Adesso che si è liberata la poltronissima di governatore della regione Emilia-Romagna dopo la condanna in appello di Errani, si cominciano a intravedere le prime (auto)candidature. Uno che è uscito allo scoperto è Matteo Richetti, classe 1974 (quarantenne spaccato), nato a Sassuolo ma modenese d’adozione, uno dalla parola sciolta, simpatico, anche un filo piacione, ma tagliato un po’ fuori dallo strettissimo cerchio magico renziano. Leggo da Repubblica Bologna: “Non sono abituato a rispondere ad ambizioni personali. Nel momento in cui me lo chiedesse un pezzo del partito, di amministratori e di persone che in questi anni hanno lavorato con me, è un’opzione che sono pronto a valutare”. Perfetto, Richetti si candida.

Ok allora, vediamo il curriculum (matteorichetti.it). L’età la sappiamo già, una bella famiglia con tre pargoletti. È un quarantenne, quindi diamogli una decina d’anni di lavoro, facciamo dai trenta.
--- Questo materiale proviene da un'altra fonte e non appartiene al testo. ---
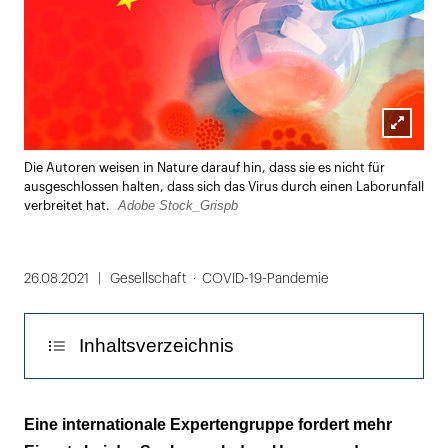
Lightbox
Die Autoren weisen in Nature darauf hin, dass sie es nicht für
öffnen
ausgeschlossen halten, dass sich das Virus durch einen Laborunfall
Adobe Stock_Grispb
verbreitet hat.
26.08.2021
Gesellschaft
COVID-19-Pandemie
Inhaltsverzeichnis
Das Zeitfenster schließt sich
Eine internationale Expertengruppe fordert mehr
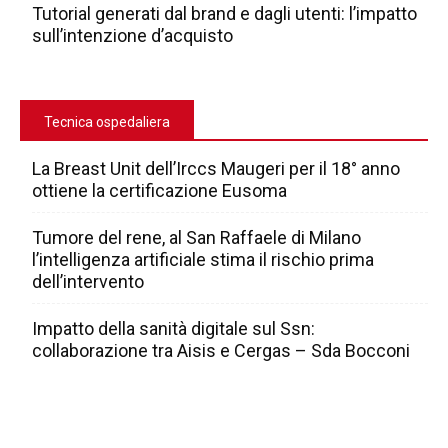
Tutorial generati dal brand e dagli utenti: l’impatto
sull’intenzione d’acquisto
Tecnica ospedaliera
La Breast Unit dell’Irccs Maugeri per il 18° anno
ottiene la certificazione Eusoma
Tumore del rene, al San Raffaele di Milano
l’intelligenza artificiale stima il rischio prima
dell’intervento
Impatto della sanità digitale sul Ssn:
collaborazione tra Aisis e Cergas – Sda Bocconi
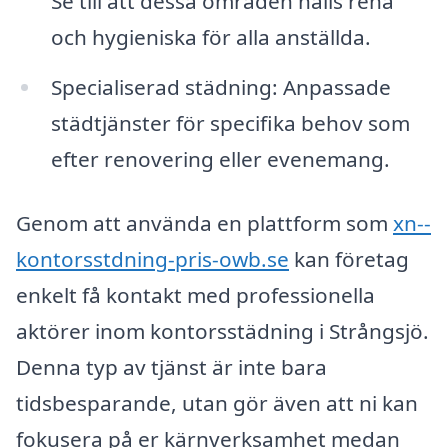
Se till att dessa områden hålls rena
och hygieniska för alla anställda.
Specialiserad städning: Anpassade
städtjänster för specifika behov som
efter renovering eller evenemang.
Genom att använda en plattform som
xn--
kontorsstdning-pris-owb.se
kan företag
enkelt få kontakt med professionella
aktörer inom kontorsstädning i Strångsjö.
Denna typ av tjänst är inte bara
tidsbesparande, utan gör även att ni kan
fokusera på er kärnverksamhet medan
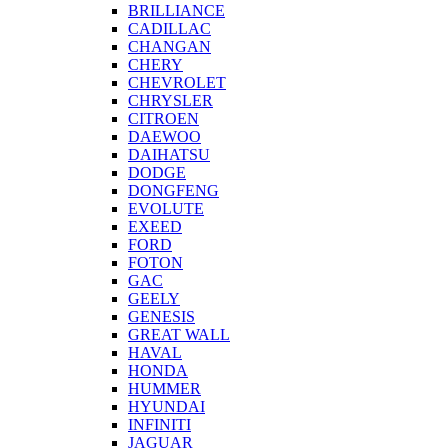
BRILLIANCE
CADILLAC
CHANGAN
CHERY
CHEVROLET
CHRYSLER
CITROEN
DAEWOO
DAIHATSU
DODGE
DONGFENG
EVOLUTE
EXEED
FORD
FOTON
GAC
GEELY
GENESIS
GREAT WALL
HAVAL
HONDA
HUMMER
HYUNDAI
INFINITI
JAGUAR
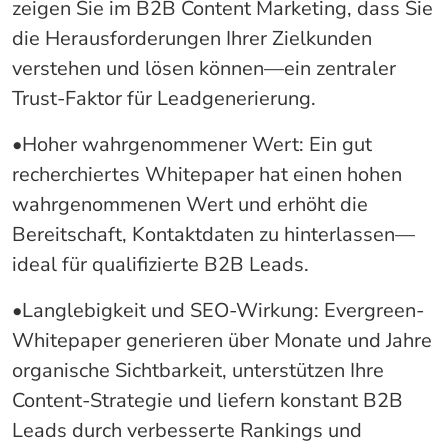
zeigen Sie im B2B Content Marketing, dass Sie
die Herausforderungen Ihrer Zielkunden
verstehen und lösen können—ein zentraler
Trust-Faktor für Leadgenerierung.
•Hoher wahrgenommener Wert: Ein gut
recherchiertes Whitepaper hat einen hohen
wahrgenommenen Wert und erhöht die
Bereitschaft, Kontaktdaten zu hinterlassen—
ideal für qualifizierte B2B Leads.
•Langlebigkeit und SEO-Wirkung: Evergreen-
Whitepaper generieren über Monate und Jahre
organische Sichtbarkeit, unterstützen Ihre
Content-Strategie und liefern konstant B2B
Leads durch verbesserte Rankings und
Sottolinea la sua matrice cattolica (è un segno comune nella grande famiglia renziana), racconta di aver guidato la Margherita dal 2003 al 2005 (ma esisteva ancora?, mi sono perso) e il 2005, racconta, è anche l’anno in cui viene eletto in consiglio regionale, “dove mi sono occupato di sanità, di riordino istituzionale, memoria e politiche giovanili”. 

A questo punto, mi sento molto Michele Apicella di “Ecce Bombo“, e questo “riordino istituzionale, memoria e politiche giovanili” mi ricorda un sacco il “vedo gente, faccio cose” della sua amica fricchettona e allora oppongo, in un ideale colloquio col Richetti, la faccia assente e stralunata di Michele alla ricerca di qualcosa di solido, chessò un mezzo master, una stage da Bottura a spentolare (Modena, tre stelle Michelin), qualcosa che riconduca il futuro presidente della Regione Emilia-Romagna a una fatica esterna alla politica, proprio per giustificare pienamente l’idea renziana che si è “prestati” alla politica e non “legati” alla politica.
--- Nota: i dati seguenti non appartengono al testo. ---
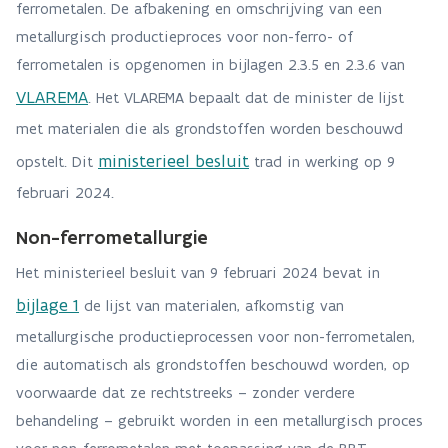
ferrometalen. De afbakening en omschrijving van een
metallurgisch productieproces voor non-ferro- of
ferrometalen is opgenomen in bijlagen 2.3.5 en 2.3.6 van
VLAREMA
. Het VLAREMA bepaalt dat de minister de lijst
met materialen die als grondstoffen worden beschouwd
ministerieel besluit
opstelt. Dit
trad in werking op 9
februari 2024.
Non-ferrometallurgie
Het ministerieel besluit van 9 februari 2024 bevat in
bijlage 1
de lijst van materialen, afkomstig van
metallurgische productieprocessen voor non-ferrometalen,
die automatisch als grondstoffen beschouwd worden, op
voorwaarde dat ze rechtstreeks – zonder verdere
behandeling – gebruikt worden in een metallurgisch proces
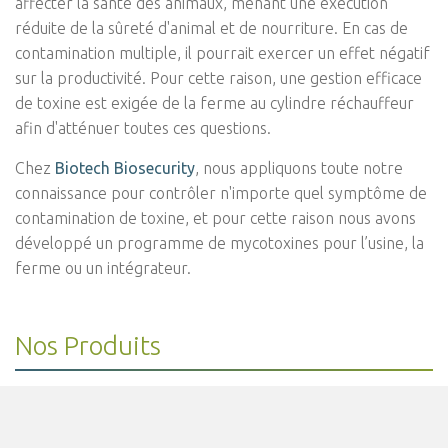
affecter la santé des animaux, menant une exécution
réduite de la sûreté d'animal et de nourriture. En cas de
contamination multiple, il pourrait exercer un effet négatif
sur la productivité. Pour cette raison, une gestion efficace
de toxine est exigée de la ferme au cylindre réchauffeur
afin d'atténuer toutes ces questions.
Chez
Biotech Biosecurity
, nous appliquons toute notre
connaissance pour contrôler n'importe quel symptôme de
contamination de toxine, et pour cette raison nous avons
développé un programme de mycotoxines pour l’usine, la
ferme ou un intégrateur.
Nos Produits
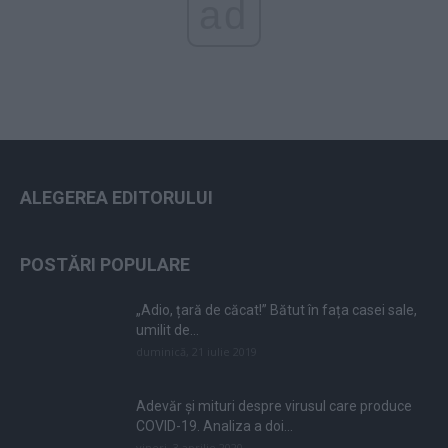
ad
ALEGEREA EDITORULUI
POSTĂRI POPULARE
„Adio, țară de căcat!” Bătut în fața casei sale,
umilit de...
duminică, 21 iulie 2019
Adevăr și mituri despre virusul care produce
COVID-19. Analiza a doi...
vineri, 3 aprilie 2020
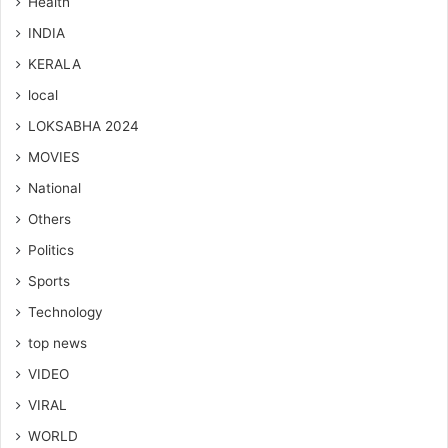
Health
INDIA
KERALA
local
LOKSABHA 2024
MOVIES
National
Others
Politics
Sports
Technology
top news
VIDEO
VIRAL
WORLD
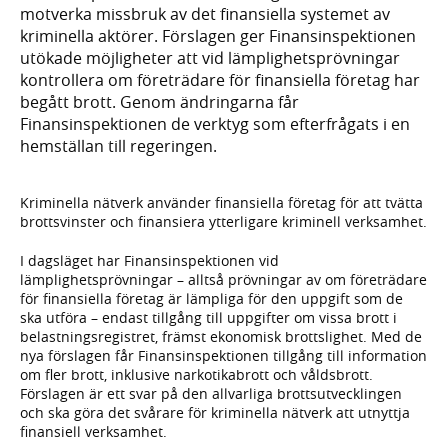
motverka missbruk av det finansiella systemet av
kriminella aktörer. Förslagen ger Finansinspektionen
utökade möjligheter att vid lämplighetsprövningar
kontrollera om företrädare för finansiella företag har
begått brott. Genom ändringarna får
Finansinspektionen de verktyg som efterfrågats i en
hemställan till regeringen.
Kriminella nätverk använder finansiella företag för att tvätta
brottsvinster och finansiera ytterligare kriminell verksamhet.
I dagsläget har Finansinspektionen vid
lämplighetsprövningar – alltså prövningar av om företrädare
för finansiella företag är lämpliga för den uppgift som de
ska utföra – endast tillgång till uppgifter om vissa brott i
belastningsregistret, främst ekonomisk brottslighet. Med de
nya förslagen får Finansinspektionen tillgång till information
om fler brott, inklusive narkotikabrott och våldsbrott.
Förslagen är ett svar på den allvarliga brottsutvecklingen
och ska göra det svårare för kriminella nätverk att utnyttja
finansiell verksamhet.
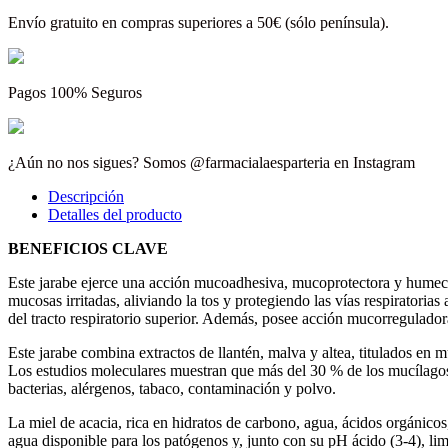
Envío gratuito en compras superiores a 50€ (sólo península).
Pagos 100% Seguros
¿Aún no nos sigues? Somos @farmacialaesparteria en Instagram
Descripción
Detalles del producto
BENEFICIOS CLAVE
Este jarabe ejerce una acción mucoadhesiva, mucoprotectora y humectan
mucosas irritadas, aliviando la tos y protegiendo las vías respiratoria
del tracto respiratorio superior. Además, posee acción mucorregulador
Este jarabe combina extractos de llantén, malva y altea, titulados en m
Los estudios moleculares muestran que más del 30 % de los mucílagos 
bacterias, alérgenos, tabaco, contaminación y polvo.
La miel de acacia, rica en hidratos de carbono, agua, ácidos orgánico
agua disponible para los patógenos y, junto con su pH ácido (3-4), limi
Epperò un mestiere vero emerge, dal curriculum richettiano. È giornalista come noi, un collega perdiana, ma lui quel mestiere lo subordina a mille altri incarichi politici, come non ne riconoscesse la dignità (e avrebbe ragione, guarda com’è ridotta la categoria). E quindi in ordine di importanza ci dice, in terza persona: “Già Presidente dell’Assemblea Legislativa della Regione Emilia-Romagna dal maggio 2010, da cui si è dimesso nel dicembre scorso per partecipare alle Parlamentarie del Pd della provincia di Modena, dove è risultato il più votato con 9404 preferenze”. E poi finalmente arriviamo noi, noi quarto potere, anche se nel curriculum di Richetti pare una minestrina assai sciapa: “Giornalista pubblicista, ha collaborato con quotidiani e periodici, e diretto alcune testate locali” (ma nomi non se ne fanno), e poi finalmente la rivelazione: “È in aspettativa dal suo incarico presso la Direzione Generale della Provincia di Modena dove si occupava della Comunicazione e Relazioni Esterne”. Al che uno, da collega, solidarizza immediatamente: poverino, ha perso il posto, le province le hanno abolite!
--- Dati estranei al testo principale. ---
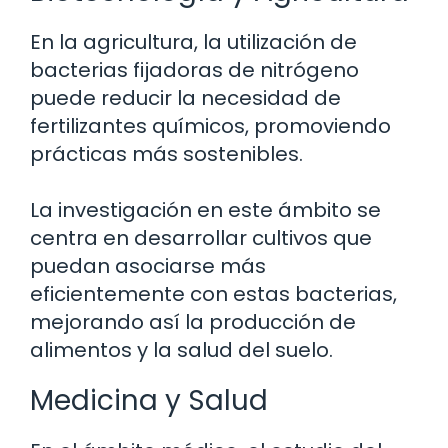
En la agricultura, la utilización de
bacterias fijadoras de nitrógeno
puede reducir la necesidad de
fertilizantes químicos, promoviendo
prácticas más sostenibles.
La investigación en este ámbito se
centra en desarrollar cultivos que
puedan asociarse más
eficientemente con estas bacterias,
mejorando así la producción de
alimentos y la salud del suelo.
Medicina y Salud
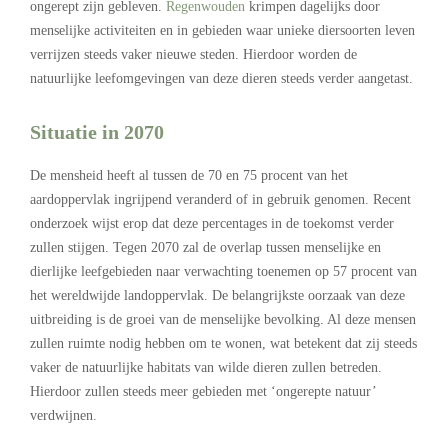
ongerept zijn gebleven.
Regenwouden
krimpen dagelijks door
menselijke activiteiten en in gebieden waar unieke diersoorten leven
verrijzen steeds vaker nieuwe steden. Hierdoor worden de
natuurlijke leefomgevingen van deze dieren steeds verder aangetast.
Situatie in 2070
De mensheid heeft al tussen de 70 en 75 procent van het
aardoppervlak ingrijpend veranderd of in gebruik genomen. Recent
onderzoek wijst erop dat deze percentages in de toekomst verder
zullen stijgen. Tegen 2070 zal de overlap tussen menselijke en
dierlijke leefgebieden naar verwachting toenemen op 57 procent van
het wereldwijde landoppervlak. De belangrijkste oorzaak van deze
uitbreiding is de groei van de menselijke bevolking. Al deze mensen
zullen ruimte nodig hebben om te wonen, wat betekent dat zij steeds
vaker de natuurlijke habitats van wilde dieren zullen betreden.
Hierdoor zullen steeds meer gebieden met ‘ongerepte natuur’
verdwijnen.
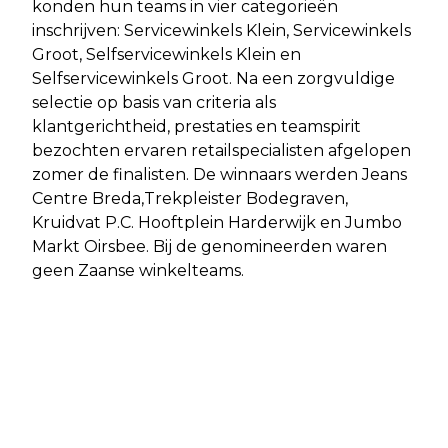
konden hun teams in vier categorieën
inschrijven: Servicewinkels Klein, Servicewinkels
Groot, Selfservicewinkels Klein en
Selfservicewinkels Groot. Na een zorgvuldige
selectie op basis van criteria als
klantgerichtheid, prestaties en teamspirit
bezochten ervaren retailspecialisten afgelopen
zomer de finalisten. De winnaars werden Jeans
Centre Breda,Trekpleister Bodegraven,
Kruidvat P.C. Hooftplein Harderwijk en Jumbo
Markt Oirsbee. Bij de genomineerden waren
geen Zaanse winkelteams.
Ma insomma, siamo alle solite. L’accesso alla politica, anche alla politica nuova che Renzi vuole fieramente interpretare, è sempre appannaggio dei politici, che siano giovani, quarantenni, molto più sciolti, molto più diretti, molto meno impatoiati, ma sempre politici. Innesti della società civile, zero. Lo dicevamo qualche post addietro, le persone che hanno una vera carriera professionale non vengono a perdere cinque anni di non-aggiornamento professionale, preferiscono non essere stritolati dalla politica come rotelle di un ingranaggi più grandi. E allora si sceglie nel solito stagno.